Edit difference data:
*****

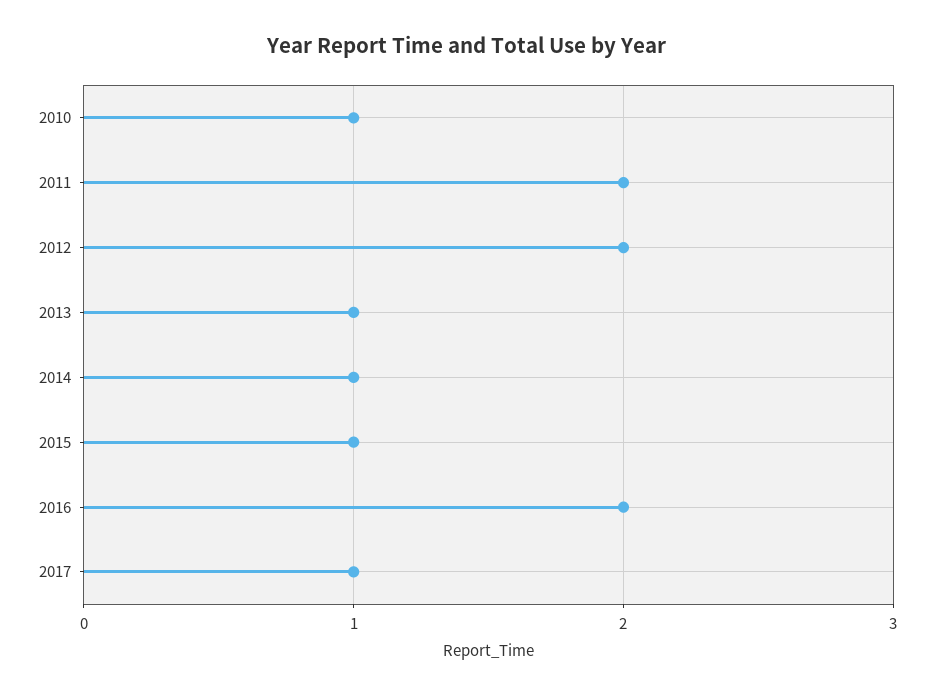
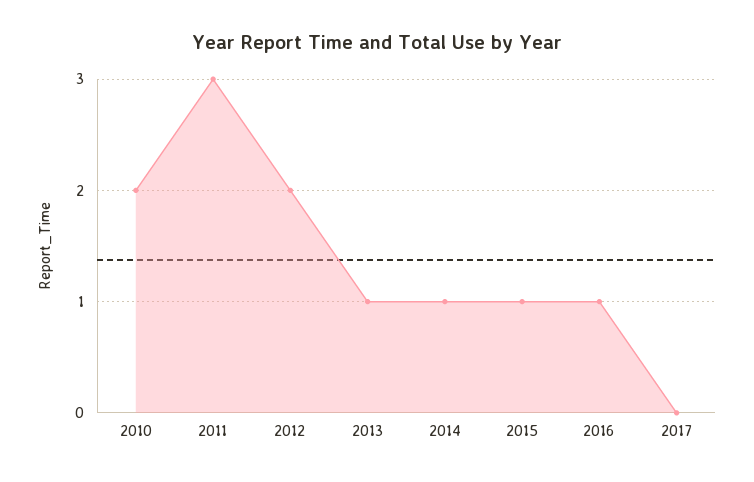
  {
-   "2010": 1,
+   "2010": 2,
-   "2011": 2,
+   "2011": 3,
    "2012": 2,
    "2013": 1,
    "2014": 1,
    "2015": 1,
-   "2016": 2,
+   "2016": 1,
-   "2017": 1
+   "2017": 0
  }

*****

Task directions: In repeating the lines above, keep the wording exact and leave every picture out.

Result for this exercise:
  {
-   "2010": 1,
+   "2010": 2,
-   "2011": 2,
+   "2011": 3,
    "2012": 2,
    "2013": 1,
    "2014": 1,
    "2015": 1,
-   "2016": 2,
+   "2016": 1,
-   "2017": 1
+   "2017": 0
  }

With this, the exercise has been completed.